Though hardly anything is known about the life of 'Blessed' John Felton, a fair amount is known about his death, by execution carried out on August 8th, 1570. His crime was posting a Papal Bull that excommunicated Queen Elizabeth I and released her subjects from any fealty to her. This is because Queen Elizabeth took up the anti-papal baton that Henry VIII had passed (even though it was dropped in the interim by 'Bloody Mary' who'd reverted England to traditional catholicism and murdered hundreds of heretics). Henry's reason for splitting from Roman Catholicism was that the Pope forbade him to divorce his wife or remarry, but Elizabeth's reasons were more complex. Wars were being fought over these matters at this time; when you get down to it having a Church of England not beholden to the Pope made a lot of sense if you wanted to keep more power and funds for your own lands.
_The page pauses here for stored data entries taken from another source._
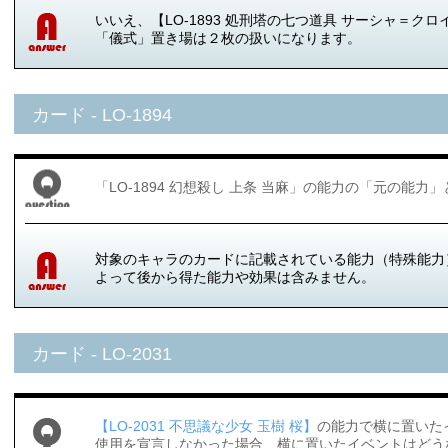
いいえ、【LO-1893 処刑塔の七つ道具 サーシャ＝
「儀式」置き場は２枚の扱いになります。
カード - LO-1894
「LO-1894 幻想殺し 上条 当麻」の能力の「元の能
対象のキャラのカードに記載されている能力（特殊能力
よって後から得た能力や効果は含みません。
カード - LO-2031
【LO-2031 不思議な少女 玉樹 桜】
の能力で横に置いた
使用を宣言しなかった場合、横に置いたイベントはどう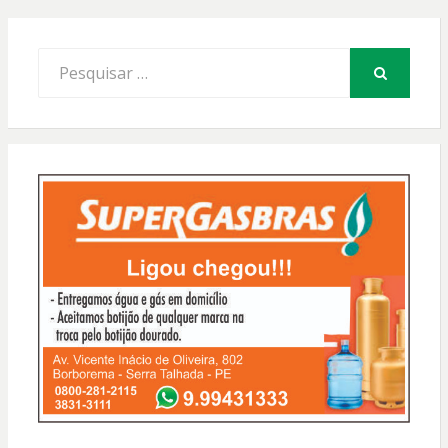
Procurar
por:
PESQUISAR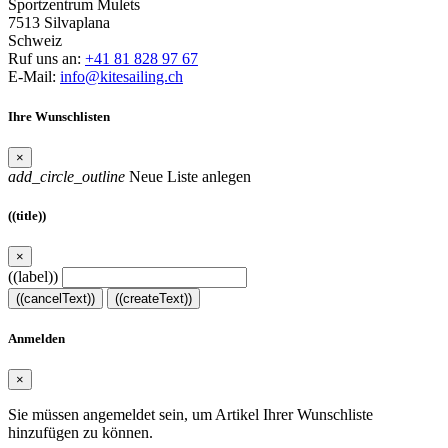
Sportzentrum Mulets
7513 Silvaplana
Schweiz
Ruf uns an:
+41 81 828 97 67
E-Mail:
info@kitesailing.ch
Ihre Wunschlisten
×
add_circle_outline
Neue Liste anlegen
((title))
×
((label))
((cancelText))
((createText))
Anmelden
×
Sie müssen angemeldet sein, um Artikel Ihrer Wunschliste
hinzufügen zu können.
Anyway, in the context of the time what John Felton did was indeed seditious. And they had some pretty gruesome ways of doing away with traitors, jesuits and the like, that threatened the new Church and the monarch that stood behind it. Felton was hanged for 'six turns', then beheaded, then 'parboiled' and dismembered. Elizabeth I was not a soft touch!

In 1886 John Felton was beatified by Pope Leo XIII. This means that Catholics are allowed to revere him, but not required to -- he's not a saint, just a local Catholic hero. Even though we know almost nothing about him, except that he was short, of dark complexion, and seemed by turns defiant and freaked out when he faced his executioners, as documented in this free Googlebook, 'A Complete Collection of State Trials and Proceedings for High Treason and Other Crimes..." (http://books.google.com/books?vid=OCLC01904713&id=1gIKAAAAIAAJ&pg=PP594&lpg=PP594&dq=cobbett%27s+john+Felton)

Pictured is Bermondsey Abbey in Southwark, near where John Felton lived in the dead center of London -- briefly excavated before being paved over again by developers in early 2006.